Nobody buys a rental planning to resent it. But somewhere between the third turnover, the water heater that died on a holiday weekend, and the tenant who stopped paying, plenty of Hampton Roads landlords hit the same wall: the property earns less than it costs in money, time, and sleep. If you are there, you are not stuck. A rental can be sold faster than most landlords think, tenants and all.
Can you sell a rental property if you are done being a landlord?
Yes, and you do not have to wait for the unit to empty out. In Virginia, a lease stays with the property, not the person who signed it as owner. Sell the rental, and the buyer steps into your side of the lease at closing. The tenant's terms do not change; your obligations end.
That single fact removes the biggest thing that keeps tired landlords trapped: the belief that they must first get the tenant out, renovate the unit, and then list it. That path exists, but it is the slow, expensive one. The direct path is selling the property as it stands, occupied or vacant, to a buyer who purchases rentals for a living.
What does Virginia law say about tenants when you sell?
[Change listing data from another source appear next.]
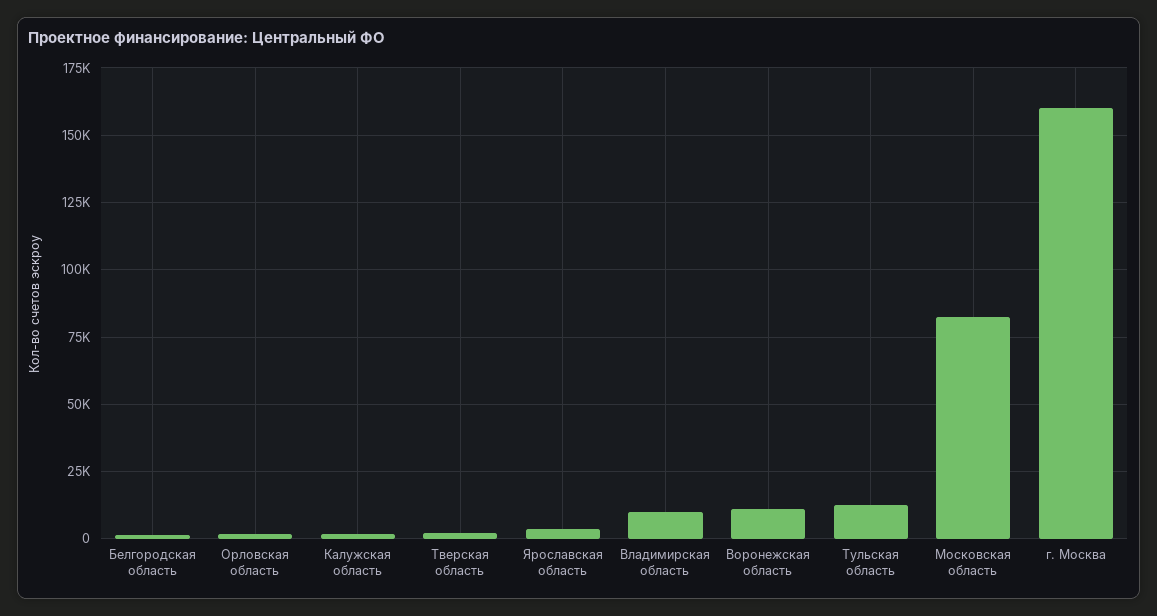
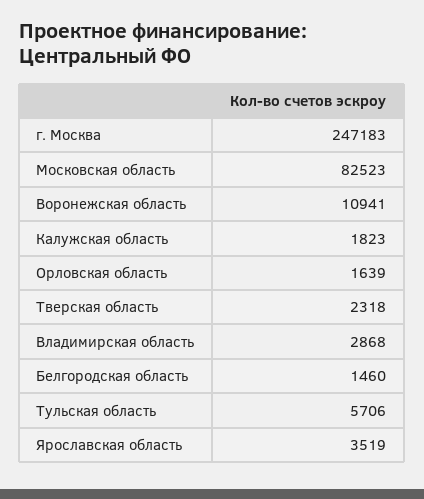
  {
    "Белгородская область": 1460,
    "Орловская область": 1639,
    "Калужская область": 1823,
    "Тверская область": 2318,
    "Ярославская область": 3519,
-   "Владимирская область": 10000,
+   "Владимирская область": 2868,
    "Воронежская область": 10941,
-   "Тульская область": 12500,
+   "Тульская область": 5706,
    "Московская область": 82523,
-   "г. Москва": 160000
+   "г. Москва": 247183
  }

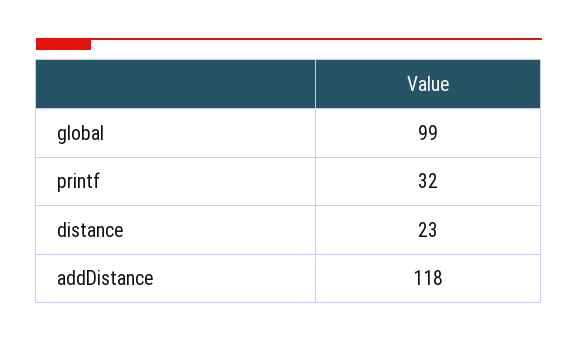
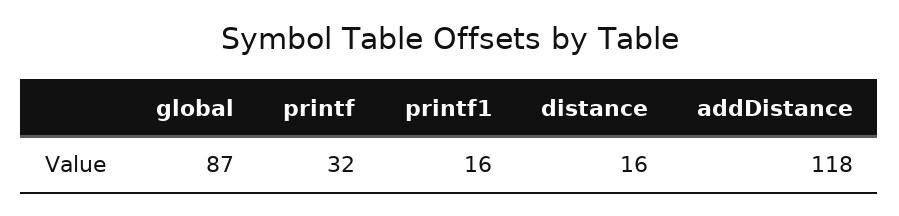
  {
-   "global": 99,
+   "global": 87,
    "printf": 32,
-   "distance": 23,
+   "distance": 16,
-   "addDistance": 118
+   "addDistance": 118,
+   "printf1": 16
  }

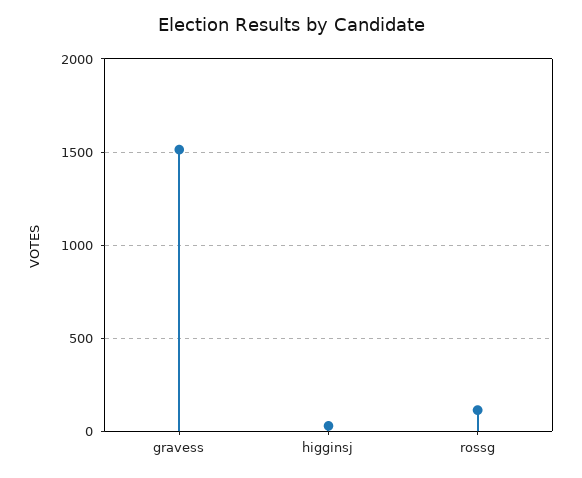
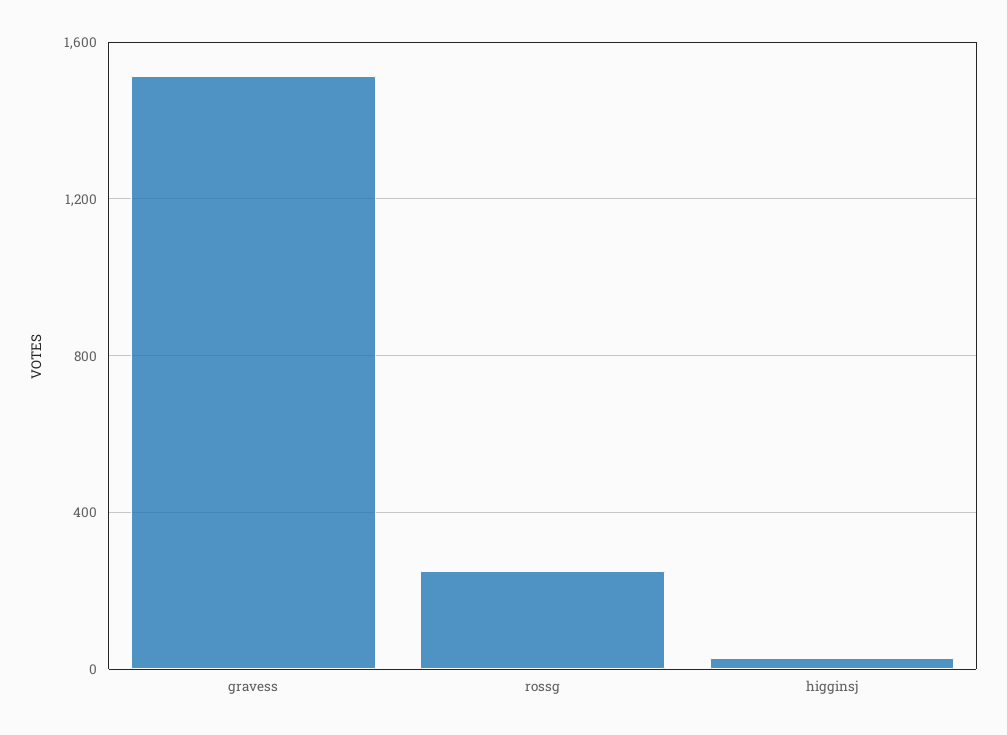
  {
    "gravess": 1500,
    "higginsj": 50,
-   "rossg": 100
+   "rossg": 250
  }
The Virginia Residential Landlord and Tenant Act (VRLTA) governs most residential rentals in the state. The parts that matter when you sell:
- Fixed-term leases run their term. A 12-month lease does not end because the property sold. It transfers to the new owner, who collects the rent and carries the obligations.
- Month-to-month tenancies can be ended with notice. Under Va. Code 55.1-1253, either party may terminate with written notice served at least 30 days before the next rent due date, unless the rental agreement sets a different period. Useful if a buyer wants the property vacant, but with a cash buyer who keeps tenants in place, you usually do not need it.
- Security deposits transfer with the sale. The deposit obligation follows the property, and the title company accounts for it at closing.
A licensed brokerage handles this routinely. The lease, the deposit, and the prorated rent all get settled on the closing statement, the same way taxes do.
Should you sell with tenants in place, or empty the unit first?
This is the fork in the road, and the honest answer depends on how much more landlording you can stomach.
If the property still cash-flows and you merely need a break, better management might be the answer, and we will tell you that when it is true. But when the honest math says the rental is costing you money and peace, converting it to cash in two weeks beats renovating a unit you never want to see again.
Why do cash buyers work well for tired landlords?
Because the two problems that make rentals hard to sell conventionally, condition and occupancy, are not problems for a direct buyer. In cash closings across Hampton Roads, tenant-occupied properties with deferred maintenance are the most common purchase we make, not the exception.
A direct sale means:
- No make-ready. Years of wear, dated kitchens, and the repair list you have been deferring all transfer with the property.
- No showings around a tenant's schedule. Nobody needs 24 hours of notice and a clean living room 15 times.
- A closing date you pick. Rent, deposits, and taxes prorate on the settlement statement, handled by a licensed title company.
Norfolk is one of the most renter-heavy markets in Virginia, and military rotations through the region keep rental turnover constant. We buy rentals across Norfolk and the rest of Hampton Roads year-round, from single houses to small portfolios.
How does the sale actually work?
NetWorth Realty of Virginia Beach is a licensed Virginia brokerage, led by Principal Broker Matt Beck, VA License #0225274455. We look at the property, the lease, and the numbers, then make a written cash offer. If it works for you, closing runs through a licensed title company in about 10 to 14 days. Our guide on how a cash home sale works in Virginia walks the process step by step.
And because we are a brokerage, not just a buyer: if listing the property would genuinely net you more and you have the appetite for the process, we will say so before you sign anything.
Being a landlord is a job. If the job stopped paying you back, quitting it is allowed. Get a real number on the property, weigh it against another year of turnovers, and decide from there.